(Records from a data source)

--*--

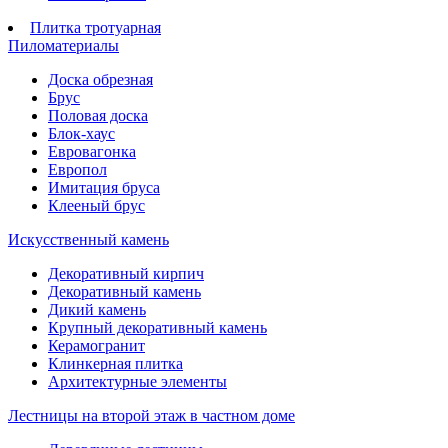
Плитка тротуарная
Пиломатериалы
Доска обрезная
Брус
Половая доска
Блок-хаус
Евровагонка
Европол
Имитация бруса
Клееный брус
Искусственный камень
Декоративный кирпич
Декоративный камень
Дикий камень
Крупный декоративный камень
Керамогранит
Клинкерная плитка
Архитектурные элементы
Лестницы на второй этаж в частном доме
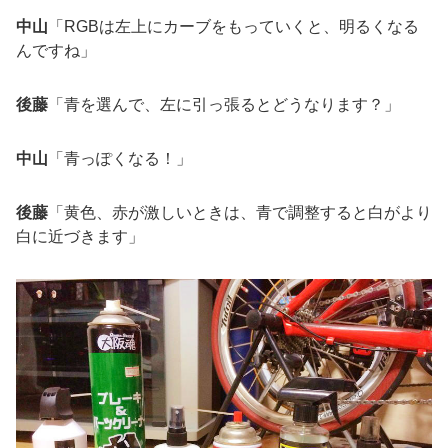
中山
「RGBは左上にカーブをもっていくと、明るくなる
んですね」
後藤
「青を選んで、左に引っ張るとどうなります？」
中山
「青っぽくなる！」
後藤
「黄色、赤が激しいときは、青で調整すると白がより
白に近づきます」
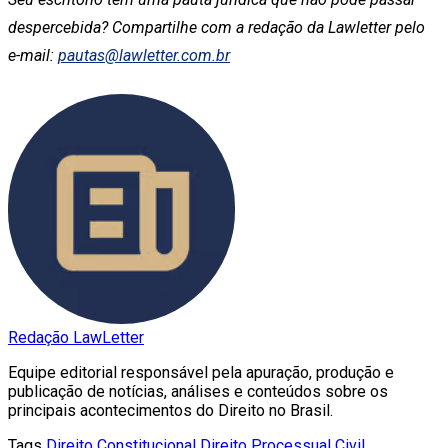
despercebida? Compartilhe com a redação da Lawletter pelo
e-mail:
pautas@lawletter.com.br
Redação LawLetter
Equipe editorial responsável pela apuração, produção e
publicação de notícias, análises e conteúdos sobre os
principais acontecimentos do Direito no Brasil.
Tags
Direito Constitucional
Direito Processual Civil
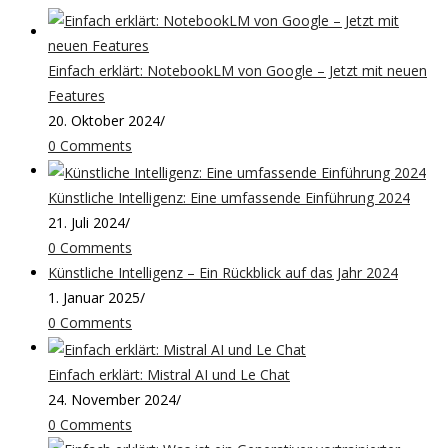
Einfach erklärt: NotebookLM von Google – Jetzt mit neuen
Features
20. Oktober 2024
/
0 Comments
Künstliche Intelligenz: Eine umfassende Einführung 2024
21. Juli 2024
/
0 Comments
Künstliche Intelligenz – Ein Rückblick auf das Jahr 2024
1. Januar 2025
/
0 Comments
Einfach erklärt: Mistral AI und Le Chat
24. November 2024
/
0 Comments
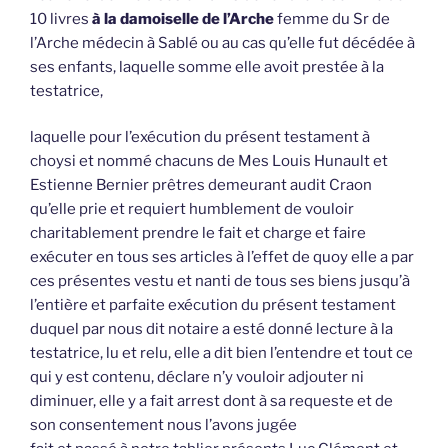
10 livres
à la damoiselle de l’Arche
femme du Sr de
l’Arche médecin à Sablé ou au cas qu’elle fut décédée à
ses enfants, laquelle somme elle avoit prestée à la
testatrice,
laquelle pour l’exécution du présent testament à
choysi et nommé chacuns de Mes Louis Hunault et
Estienne Bernier prêtres demeurant audit Craon
qu’elle prie et requiert humblement de vouloir
charitablement prendre le fait et charge et faire
exécuter en tous ses articles à l’effet de quoy elle a par
ces présentes vestu et nanti de tous ses biens jusqu’à
l’entière et parfaite exécution du présent testament
duquel par nous dit notaire a esté donné lecture à la
testatrice, lu et relu, elle a dit bien l’entendre et tout ce
qui y est contenu, déclare n’y vouloir adjouter ni
diminuer, elle y a fait arrest dont à sa requeste et de
son consentement nous l’avons jugée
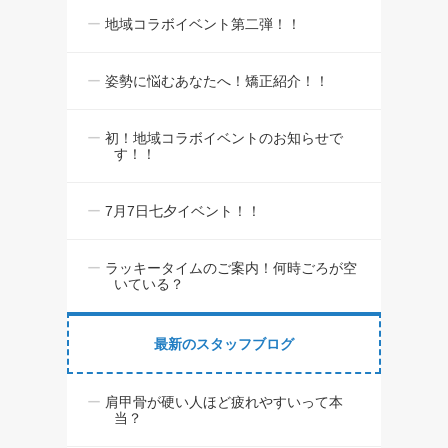
地域コラボイベント第二弾！！
姿勢に悩むあなたへ！矯正紹介！！
初！地域コラボイベントのお知らせで
す！！
7月7日七夕イベント！！
ラッキータイムのご案内！何時ごろが空
いている？
最新のスタッフブログ
肩甲骨が硬い人ほど疲れやすいって本
当？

--*--

Output every entry word for word, but omit the pictures.

**FINAL ANSWER**
Плитка тротуарная
Пиломатериалы
Доска обрезная
Брус
Половая доска
Блок-хаус
Евровагонка
Европол
Имитация бруса
Клееный брус
Искусственный камень
Декоративный кирпич
Декоративный камень
Дикий камень
Крупный декоративный камень
Керамогранит
Клинкерная плитка
Архитектурные элементы
Лестницы на второй этаж в частном доме
中山
「RGBは左上にカーブをもっていくと、明るくなる
んですね」
後藤
「青を選んで、左に引っ張るとどうなります？」
中山
「青っぽくなる！」
後藤
「黄色、赤が激しいときは、青で調整すると白がより
白に近づきます」
despercebida? Compartilhe com a redação da Lawletter pelo
e-mail:
pautas@lawletter.com.br
Redação LawLetter
Equipe editorial responsável pela apuração, produção e
publicação de notícias, análises e conteúdos sobre os
principais acontecimentos do Direito no Brasil.
Tags
Direito Constitucional
Direito Processual Civil
Einfach erklärt: NotebookLM von Google – Jetzt mit neuen
Features
20. Oktober 2024
/
0 Comments
Künstliche Intelligenz: Eine umfassende Einführung 2024
21. Juli 2024
/
0 Comments
Künstliche Intelligenz – Ein Rückblick auf das Jahr 2024
1. Januar 2025
/
0 Comments
Einfach erklärt: Mistral AI und Le Chat
24. November 2024
/
0 Comments
10 livres
à la damoiselle de l’Arche
femme du Sr de
l’Arche médecin à Sablé ou au cas qu’elle fut décédée à
ses enfants, laquelle somme elle avoit prestée à la
testatrice,
laquelle pour l’exécution du présent testament à
choysi et nommé chacuns de Mes Louis Hunault et
Estienne Bernier prêtres demeurant audit Craon
qu’elle prie et requiert humblement de vouloir
charitablement prendre le fait et charge et faire
exécuter en tous ses articles à l’effet de quoy elle a par
ces présentes vestu et nanti de tous ses biens jusqu’à
l’entière et parfaite exécution du présent testament
duquel par nous dit notaire a esté donné lecture à la
testatrice, lu et relu, elle a dit bien l’entendre et tout ce
qui y est contenu, déclare n’y vouloir adjouter ni
diminuer, elle y a fait arrest dont à sa requeste et de
son consentement nous l’avons jugée
地域コラボイベント第二弾！！
姿勢に悩むあなたへ！矯正紹介！！
初！地域コラボイベントのお知らせで
す！！
7月7日七夕イベント！！
ラッキータイムのご案内！何時ごろが空
いている？
最新のスタッフブログ
肩甲骨が硬い人ほど疲れやすいって本
当？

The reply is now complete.